I'm introducing a new series in this post, called "Questions Prompted by Student
Mistakes." I'm deliberately going to write these in more detail that is
necessary so that non-mathematicians can read them.
On a quiz I graded recently, I saw the following:
\[ \cos\left(\frac{2}{x}\right) = \frac{\cos 2}{\cos x} = \frac{2}{x} \]because \( \cos \) totally works like that. So this prompted the
question, is there a function \( f: \mathbb{R} \to \mathbb{R} \)

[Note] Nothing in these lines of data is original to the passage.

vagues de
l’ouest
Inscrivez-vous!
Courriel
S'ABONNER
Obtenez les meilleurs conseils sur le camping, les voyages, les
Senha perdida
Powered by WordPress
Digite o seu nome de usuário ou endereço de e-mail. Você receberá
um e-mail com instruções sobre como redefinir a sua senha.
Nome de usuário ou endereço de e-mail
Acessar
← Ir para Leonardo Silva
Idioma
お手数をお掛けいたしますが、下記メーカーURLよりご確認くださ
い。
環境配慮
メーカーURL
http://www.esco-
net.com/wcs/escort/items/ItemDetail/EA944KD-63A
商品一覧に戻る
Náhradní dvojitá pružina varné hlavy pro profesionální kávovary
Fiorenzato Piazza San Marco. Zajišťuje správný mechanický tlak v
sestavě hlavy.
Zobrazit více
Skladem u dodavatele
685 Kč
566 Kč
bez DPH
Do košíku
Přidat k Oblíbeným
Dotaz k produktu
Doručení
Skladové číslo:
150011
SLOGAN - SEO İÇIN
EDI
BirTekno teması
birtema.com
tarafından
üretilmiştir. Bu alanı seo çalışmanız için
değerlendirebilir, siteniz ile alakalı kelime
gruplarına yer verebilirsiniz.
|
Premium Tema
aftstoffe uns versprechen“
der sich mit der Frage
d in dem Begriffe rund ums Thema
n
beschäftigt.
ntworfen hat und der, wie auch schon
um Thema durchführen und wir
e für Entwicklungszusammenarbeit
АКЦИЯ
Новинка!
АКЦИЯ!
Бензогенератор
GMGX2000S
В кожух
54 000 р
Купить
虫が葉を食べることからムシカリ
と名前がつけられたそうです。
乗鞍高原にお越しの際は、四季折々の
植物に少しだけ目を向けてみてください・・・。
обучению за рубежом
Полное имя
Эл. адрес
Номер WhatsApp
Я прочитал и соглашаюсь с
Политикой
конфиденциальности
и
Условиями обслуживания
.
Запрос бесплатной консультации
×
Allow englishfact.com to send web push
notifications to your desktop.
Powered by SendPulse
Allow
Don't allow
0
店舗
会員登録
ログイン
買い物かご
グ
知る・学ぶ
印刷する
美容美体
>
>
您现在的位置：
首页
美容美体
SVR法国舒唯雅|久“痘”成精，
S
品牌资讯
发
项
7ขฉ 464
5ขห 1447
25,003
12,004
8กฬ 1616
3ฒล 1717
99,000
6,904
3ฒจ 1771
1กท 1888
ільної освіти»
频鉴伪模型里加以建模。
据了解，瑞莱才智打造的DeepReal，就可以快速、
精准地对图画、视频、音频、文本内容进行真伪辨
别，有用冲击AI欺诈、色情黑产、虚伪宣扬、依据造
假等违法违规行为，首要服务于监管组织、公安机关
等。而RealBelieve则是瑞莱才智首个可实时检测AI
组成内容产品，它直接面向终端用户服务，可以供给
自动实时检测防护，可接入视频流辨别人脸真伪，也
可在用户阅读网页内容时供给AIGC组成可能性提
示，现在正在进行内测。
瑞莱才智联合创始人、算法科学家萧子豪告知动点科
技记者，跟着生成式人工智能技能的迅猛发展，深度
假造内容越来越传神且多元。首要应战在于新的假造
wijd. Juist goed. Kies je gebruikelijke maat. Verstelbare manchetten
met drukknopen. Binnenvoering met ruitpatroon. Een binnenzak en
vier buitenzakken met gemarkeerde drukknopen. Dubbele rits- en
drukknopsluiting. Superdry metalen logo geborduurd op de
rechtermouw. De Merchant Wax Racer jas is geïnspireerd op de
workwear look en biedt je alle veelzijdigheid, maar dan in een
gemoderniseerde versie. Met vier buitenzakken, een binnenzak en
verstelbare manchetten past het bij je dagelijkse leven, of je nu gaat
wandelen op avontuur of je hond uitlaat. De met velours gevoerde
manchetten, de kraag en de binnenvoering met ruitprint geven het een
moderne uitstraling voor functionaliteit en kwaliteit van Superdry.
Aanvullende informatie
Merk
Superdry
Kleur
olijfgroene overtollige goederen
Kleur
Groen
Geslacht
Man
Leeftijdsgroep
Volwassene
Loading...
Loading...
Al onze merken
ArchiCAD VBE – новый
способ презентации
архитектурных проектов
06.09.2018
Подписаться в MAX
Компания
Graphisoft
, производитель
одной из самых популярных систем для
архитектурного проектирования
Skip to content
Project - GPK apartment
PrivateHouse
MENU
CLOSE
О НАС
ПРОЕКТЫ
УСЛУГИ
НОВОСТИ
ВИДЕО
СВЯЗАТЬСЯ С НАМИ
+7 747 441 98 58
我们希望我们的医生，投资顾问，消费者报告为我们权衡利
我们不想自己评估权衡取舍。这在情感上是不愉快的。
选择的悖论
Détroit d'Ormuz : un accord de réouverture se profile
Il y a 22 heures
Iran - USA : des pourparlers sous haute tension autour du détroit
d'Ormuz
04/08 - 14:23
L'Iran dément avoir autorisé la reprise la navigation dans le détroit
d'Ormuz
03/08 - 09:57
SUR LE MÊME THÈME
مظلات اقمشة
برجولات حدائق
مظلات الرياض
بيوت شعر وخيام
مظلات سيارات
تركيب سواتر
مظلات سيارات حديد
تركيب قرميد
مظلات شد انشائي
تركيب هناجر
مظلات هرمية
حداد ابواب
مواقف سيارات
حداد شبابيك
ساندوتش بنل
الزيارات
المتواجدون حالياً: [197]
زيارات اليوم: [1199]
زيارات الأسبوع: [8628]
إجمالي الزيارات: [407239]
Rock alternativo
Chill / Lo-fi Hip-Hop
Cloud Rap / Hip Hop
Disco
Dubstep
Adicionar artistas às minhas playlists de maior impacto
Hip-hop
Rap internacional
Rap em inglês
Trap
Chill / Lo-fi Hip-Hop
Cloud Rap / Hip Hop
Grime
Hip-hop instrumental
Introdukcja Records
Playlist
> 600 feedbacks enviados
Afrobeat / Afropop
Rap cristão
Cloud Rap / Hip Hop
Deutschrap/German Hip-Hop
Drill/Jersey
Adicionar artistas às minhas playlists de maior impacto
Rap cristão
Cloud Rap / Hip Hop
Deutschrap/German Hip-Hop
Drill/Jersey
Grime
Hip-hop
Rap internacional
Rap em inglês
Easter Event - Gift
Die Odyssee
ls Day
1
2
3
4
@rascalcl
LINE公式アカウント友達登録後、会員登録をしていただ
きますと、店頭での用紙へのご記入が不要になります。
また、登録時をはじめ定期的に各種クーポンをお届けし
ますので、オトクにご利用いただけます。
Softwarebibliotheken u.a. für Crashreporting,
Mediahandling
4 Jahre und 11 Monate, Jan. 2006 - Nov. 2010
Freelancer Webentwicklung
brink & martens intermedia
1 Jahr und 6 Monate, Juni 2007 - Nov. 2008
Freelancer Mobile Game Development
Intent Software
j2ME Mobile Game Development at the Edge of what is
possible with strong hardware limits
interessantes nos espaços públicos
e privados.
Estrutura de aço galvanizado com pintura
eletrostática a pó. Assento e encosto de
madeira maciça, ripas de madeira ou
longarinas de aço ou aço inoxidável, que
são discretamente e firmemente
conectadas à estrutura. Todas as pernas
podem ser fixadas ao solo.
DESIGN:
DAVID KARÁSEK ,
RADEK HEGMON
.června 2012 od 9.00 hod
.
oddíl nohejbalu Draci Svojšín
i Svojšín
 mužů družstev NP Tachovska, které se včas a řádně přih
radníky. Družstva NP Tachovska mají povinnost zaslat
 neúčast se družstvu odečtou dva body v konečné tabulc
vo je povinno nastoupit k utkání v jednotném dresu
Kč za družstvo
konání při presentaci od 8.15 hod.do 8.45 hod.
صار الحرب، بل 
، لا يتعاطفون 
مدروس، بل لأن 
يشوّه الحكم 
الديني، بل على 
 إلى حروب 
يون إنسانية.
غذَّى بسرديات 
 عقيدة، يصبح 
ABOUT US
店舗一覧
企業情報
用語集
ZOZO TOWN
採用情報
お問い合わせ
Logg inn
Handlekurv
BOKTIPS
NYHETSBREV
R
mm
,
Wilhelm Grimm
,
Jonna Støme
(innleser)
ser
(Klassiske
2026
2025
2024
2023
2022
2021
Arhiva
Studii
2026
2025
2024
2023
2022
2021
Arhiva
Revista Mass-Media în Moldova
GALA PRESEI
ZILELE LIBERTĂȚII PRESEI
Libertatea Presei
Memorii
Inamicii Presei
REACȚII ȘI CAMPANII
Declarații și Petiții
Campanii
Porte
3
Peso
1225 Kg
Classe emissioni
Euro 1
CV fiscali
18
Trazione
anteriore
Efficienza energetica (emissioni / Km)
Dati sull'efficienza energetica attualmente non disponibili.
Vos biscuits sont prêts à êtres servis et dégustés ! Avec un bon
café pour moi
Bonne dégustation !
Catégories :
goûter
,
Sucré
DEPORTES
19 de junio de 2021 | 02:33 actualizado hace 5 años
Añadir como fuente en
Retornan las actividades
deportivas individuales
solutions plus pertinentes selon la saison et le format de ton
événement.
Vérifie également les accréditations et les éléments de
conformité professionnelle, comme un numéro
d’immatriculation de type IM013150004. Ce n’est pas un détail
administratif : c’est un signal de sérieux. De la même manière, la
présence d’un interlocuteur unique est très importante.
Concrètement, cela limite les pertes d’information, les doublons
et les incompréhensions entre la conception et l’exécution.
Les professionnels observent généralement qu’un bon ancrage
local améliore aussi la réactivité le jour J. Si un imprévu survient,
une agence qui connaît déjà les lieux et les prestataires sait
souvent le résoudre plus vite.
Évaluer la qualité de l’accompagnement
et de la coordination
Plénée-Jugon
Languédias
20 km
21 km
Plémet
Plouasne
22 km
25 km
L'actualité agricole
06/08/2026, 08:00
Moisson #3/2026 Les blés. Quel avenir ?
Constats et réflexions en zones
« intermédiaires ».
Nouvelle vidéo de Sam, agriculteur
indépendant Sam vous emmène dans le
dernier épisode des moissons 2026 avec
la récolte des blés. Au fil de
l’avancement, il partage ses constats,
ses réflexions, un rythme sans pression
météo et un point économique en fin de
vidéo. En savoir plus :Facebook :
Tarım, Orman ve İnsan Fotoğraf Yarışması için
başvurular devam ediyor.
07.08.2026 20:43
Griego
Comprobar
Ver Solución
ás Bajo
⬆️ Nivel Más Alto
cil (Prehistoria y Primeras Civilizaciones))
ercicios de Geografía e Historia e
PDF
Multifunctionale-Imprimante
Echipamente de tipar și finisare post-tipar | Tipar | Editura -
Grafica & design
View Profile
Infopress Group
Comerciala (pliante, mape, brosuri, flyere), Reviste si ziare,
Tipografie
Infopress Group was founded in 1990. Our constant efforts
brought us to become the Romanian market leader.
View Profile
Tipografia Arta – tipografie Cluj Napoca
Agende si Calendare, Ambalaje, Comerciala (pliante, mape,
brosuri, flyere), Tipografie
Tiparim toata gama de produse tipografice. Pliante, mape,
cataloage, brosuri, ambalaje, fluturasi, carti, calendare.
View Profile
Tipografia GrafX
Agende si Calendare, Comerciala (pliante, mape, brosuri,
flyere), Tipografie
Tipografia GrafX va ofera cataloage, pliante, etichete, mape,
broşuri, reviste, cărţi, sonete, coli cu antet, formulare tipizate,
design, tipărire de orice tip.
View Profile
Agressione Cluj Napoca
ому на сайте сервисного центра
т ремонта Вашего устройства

such that \( \frac{f(a)}{f(b)} = \frac{a}{b} \) for all real
numbers \( a,b \) with \( b \neq 0 \)?
Clearly we can do this for nontrivial linear functions. Every nontrivial linear
function \( f: \mathbb{R} \to \mathbb{R} \) is of the form
\( f(x) = \alpha x \) where \( \alpha \) is your
favorite non-zero constant. We have that
\[ \frac{f(a)}{f(b)} = \frac{\alpha a}{\alpha b} = \frac{a}{b} \]So the question is, then, are linear functions the only ones for which this
property holds? Click the button below to see the answer.
Yes. Suppose \( \frac{f(a)}{f(b)} = \frac{a}{b} \). Then \( f(a) =
\frac{a}{b}\cdot f(b) \), so \( f(a) \) must be a scalar multiple of \(
f(b) \) for each pair of \( a \) and \( b \). In particular, then, for
\( b = 1 \) we have that \( f(a) = \frac{a}{1}\cdot f(1) = af(1)
\). Thus the value of \( f(1) \) determines the entire function. Let \(
f(1) = \alpha \), so then \( f(a) = \alpha a \), and \( f \) is linear.